§ **EXERCISE**
Below is a set of records. Repeat them verbatim without the pictures.
::::::::
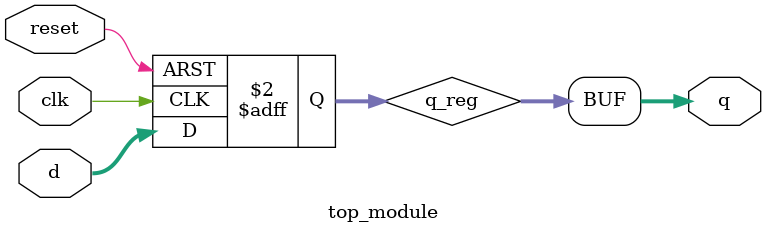
<source format=sv>
module top_module(
	input clk,
	input [7:0] d,
	input reset,
	output reg [7:0] q);

	reg [7:0] q_reg;
	
	always @(negedge clk or posedge reset) begin
		if (reset)
			q_reg <= 8'h34;
		else
			q_reg <= d;
	end
	
	assign q = q_reg;
	
endmodule

</source>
::::::::
§ **TASK SOLUTION**
<source format=sv>
module top_module(
	input clk,
	input [7:0] d,
	input reset,
	output reg [7:0] q);

	reg [7:0] q_reg;
	
	always @(negedge clk or posedge reset) begin
		if (reset)
			q_reg <= 8'h34;
		else
			q_reg <= d;
	end
	
	assign q = q_reg;
	
endmodule

</source>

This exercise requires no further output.